Assignment.
How many lines in the records below contain the string "voltage"? Treat uppercase and lowercase as different, and give only the number.

Dataset extract.
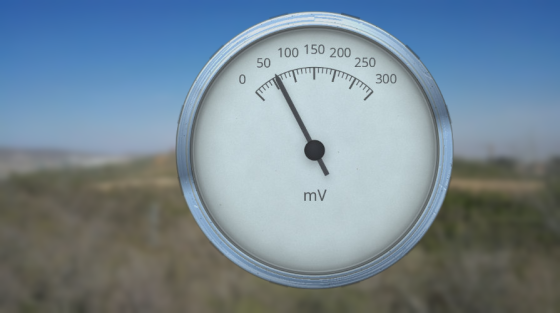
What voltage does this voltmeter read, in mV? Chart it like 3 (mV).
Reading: 60 (mV)
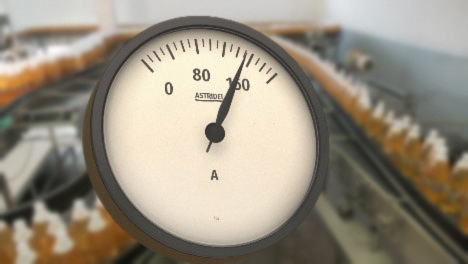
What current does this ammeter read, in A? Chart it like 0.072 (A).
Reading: 150 (A)
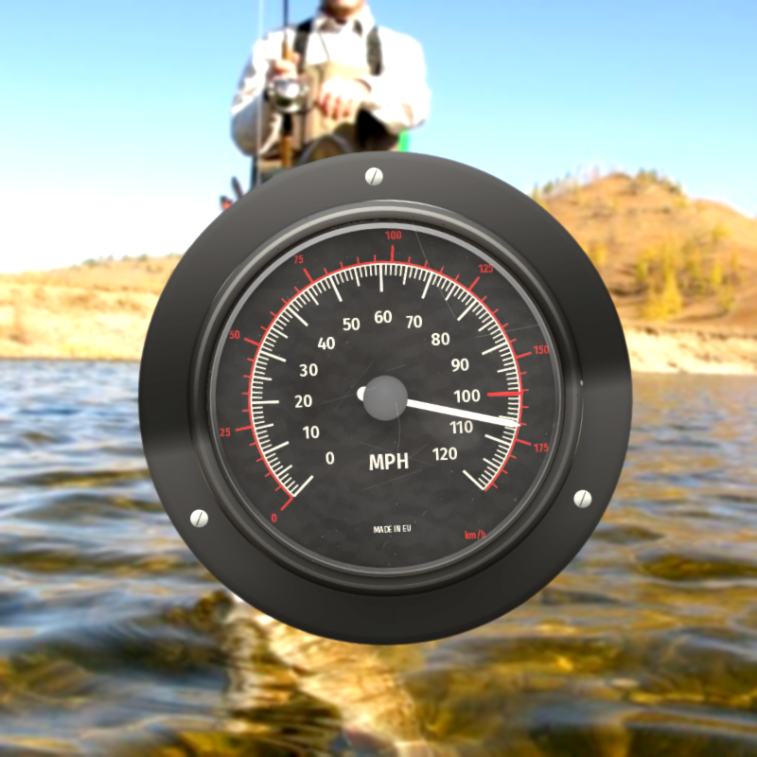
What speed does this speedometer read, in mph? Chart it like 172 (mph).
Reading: 106 (mph)
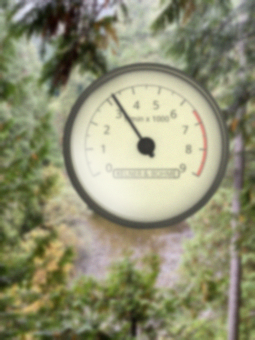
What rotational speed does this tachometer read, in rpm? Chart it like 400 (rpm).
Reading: 3250 (rpm)
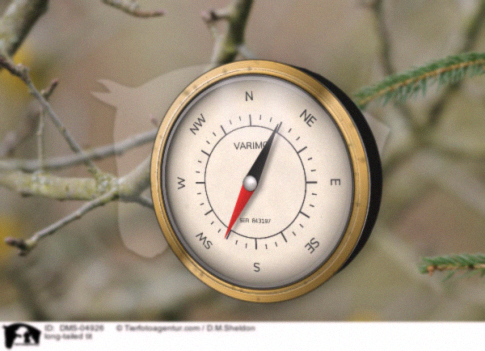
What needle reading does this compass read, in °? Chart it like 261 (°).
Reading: 210 (°)
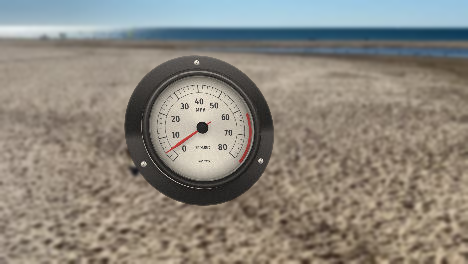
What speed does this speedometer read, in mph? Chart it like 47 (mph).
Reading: 4 (mph)
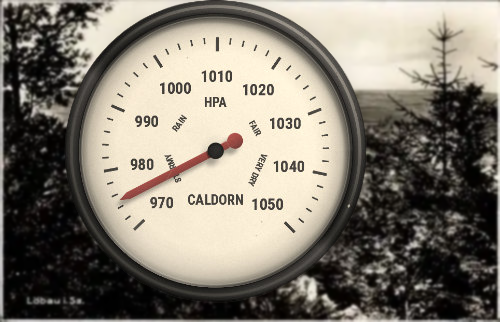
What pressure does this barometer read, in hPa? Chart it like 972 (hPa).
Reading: 975 (hPa)
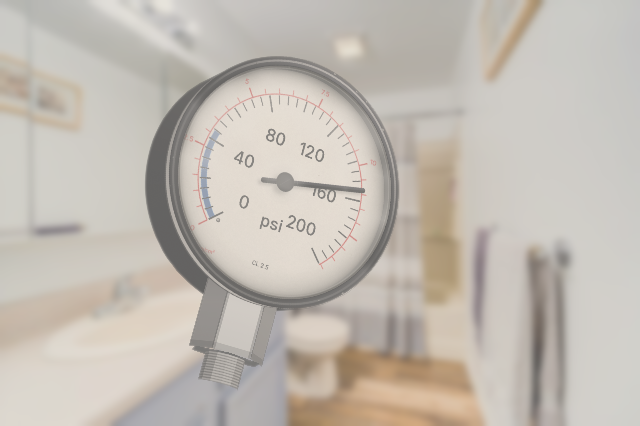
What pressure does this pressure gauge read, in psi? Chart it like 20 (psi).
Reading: 155 (psi)
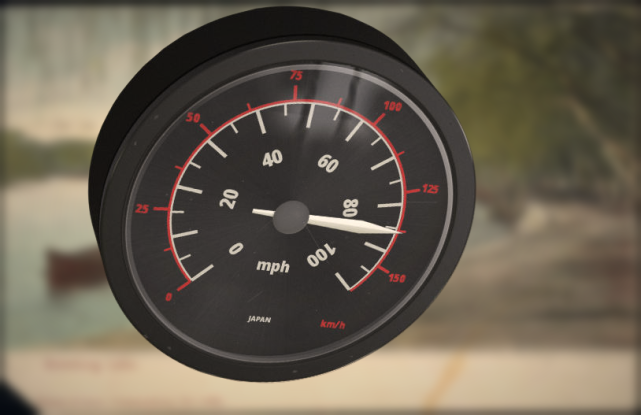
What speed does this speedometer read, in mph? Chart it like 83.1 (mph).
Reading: 85 (mph)
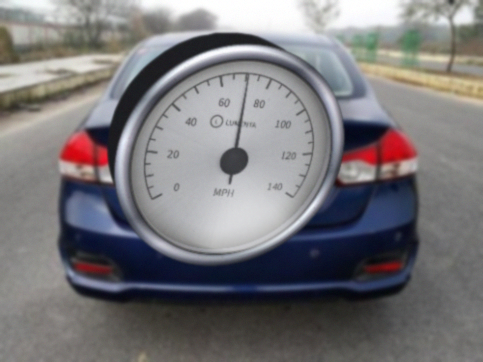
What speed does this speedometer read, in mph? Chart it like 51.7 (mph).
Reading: 70 (mph)
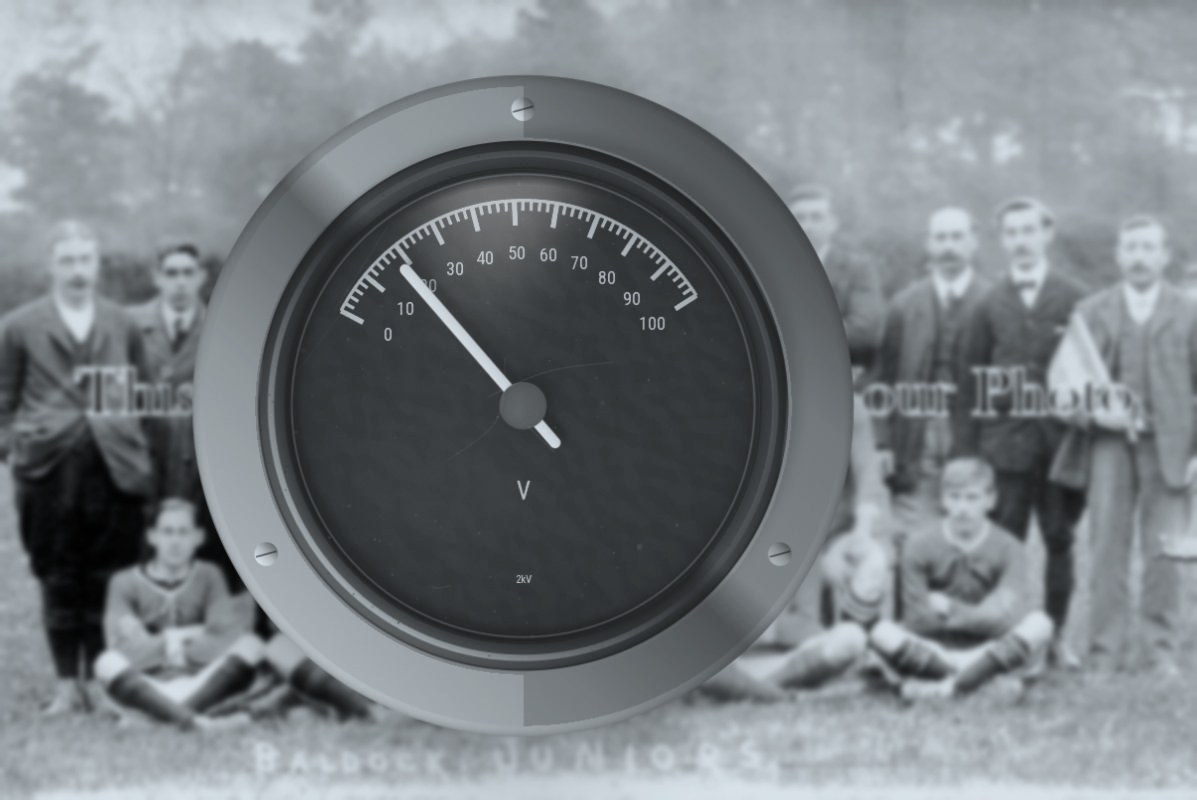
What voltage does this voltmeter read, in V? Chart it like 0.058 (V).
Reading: 18 (V)
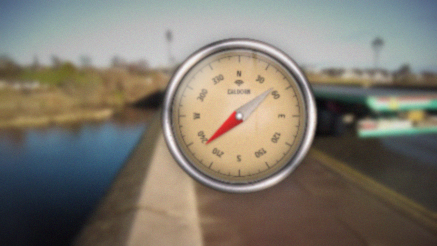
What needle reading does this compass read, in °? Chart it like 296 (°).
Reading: 230 (°)
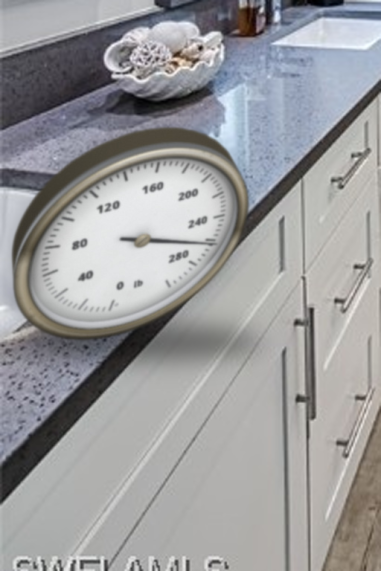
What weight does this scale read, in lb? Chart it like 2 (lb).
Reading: 260 (lb)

Result.
2